Extract the run of lines that starts at the top of the records below and ends at the line with "Descubre Más Soluciones", keeping both ends and excluding pictures.
____________________
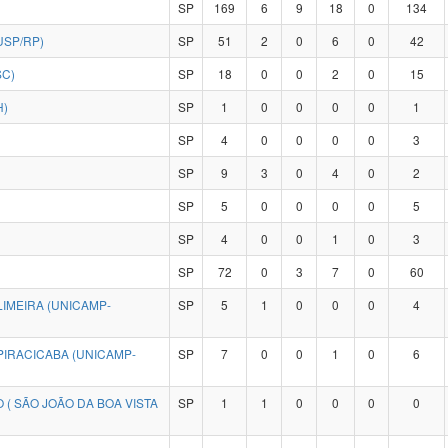
SP
169
6
9
18
0
134
USP/RP)
SP
51
2
0
6
0
42
SC)
SP
18
0
0
2
0
15
H)
SP
1
0
0
0
0
1
SP
4
0
0
0
0
3
SP
9
3
0
4
0
2
SP
5
0
0
0
0
5
SP
4
0
0
1
0
3
SP
72
0
3
7
0
60
IMEIRA (UNICAMP-
SP
5
1
0
0
0
4
PIRACICABA (UNICAMP-
SP
7
0
0
1
0
6
 ( SÃO JOÃO DA BOA VISTA
SP
1
1
0
0
0
0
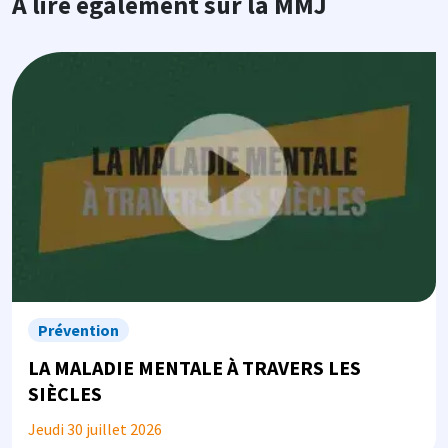
À lire également sur la MMJ
Image
Prévention
LA MALADIE MENTALE À TRAVERS LES
SIÈCLES
Jeudi 30 juillet 2026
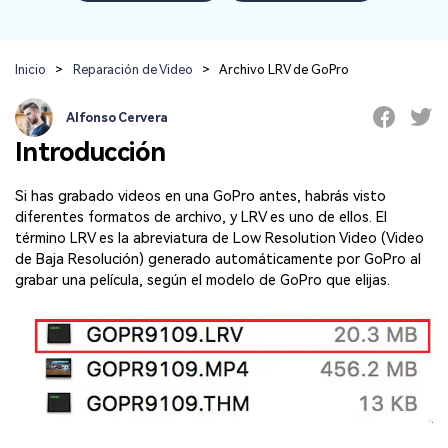
Repairit Toolkit
Abre la app
Iniciar sesión
Soluciones de Fotos
Repairit en Línea
IA
Repara profesionalmente tus videos, fotos,
Repara y mejora archivos en línea
documentos y audios con inteligencia artificial.
Soluciones de Audio
Inicio
>
Reparación de Video
>
Archivo LRV de GoPro
Pruébalo en Línea
Descubre Más Soluciones
Alfonso Cervera
Repairit for Email
Introducción
Recupera sin complicaciones tus archivos
PST/OST y correos electrónicos eliminados de
Si has grabado videos en una GoPro antes, habrás visto
Outlook.
Repairit for Email
diferentes formatos de archivo, y LRV es uno de ellos. El
término LRV es la abreviatura de Low Resolution Video (Video
Repara correos dañados de Outlook
de Baja Resolución) generado automáticamente por GoPro al
grabar una película, según el modelo de GoPro que elijas.
Pruébalo Gratis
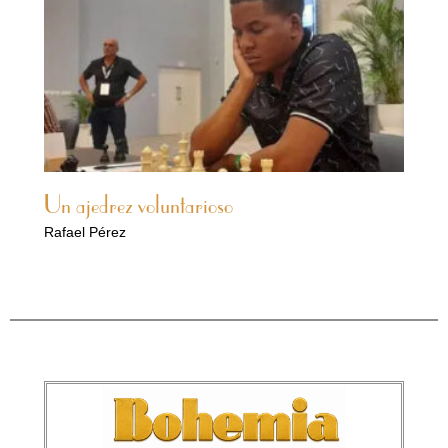
Un ajedrez voluntarioso
Rafael Pérez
____________________
- Exercise output:
SP
169
6
9
18
0
134
USP/RP)
SP
51
2
0
6
0
42
SC)
SP
18
0
0
2
0
15
H)
SP
1
0
0
0
0
1
SP
4
0
0
0
0
3
SP
9
3
0
4
0
2
SP
5
0
0
0
0
5
SP
4
0
0
1
0
3
SP
72
0
3
7
0
60
IMEIRA (UNICAMP-
SP
5
1
0
0
0
4
PIRACICABA (UNICAMP-
SP
7
0
0
1
0
6
 ( SÃO JOÃO DA BOA VISTA
SP
1
1
0
0
0
0
À lire également sur la MMJ
Image
Prévention
LA MALADIE MENTALE À TRAVERS LES
SIÈCLES
Jeudi 30 juillet 2026
Repairit Toolkit
Abre la app
Iniciar sesión
Soluciones de Fotos
Repairit en Línea
IA
Repara profesionalmente tus videos, fotos,
Repara y mejora archivos en línea
documentos y audios con inteligencia artificial.
Soluciones de Audio
Inicio
>
Reparación de Video
>
Archivo LRV de GoPro
Pruébalo en Línea
Descubre Más Soluciones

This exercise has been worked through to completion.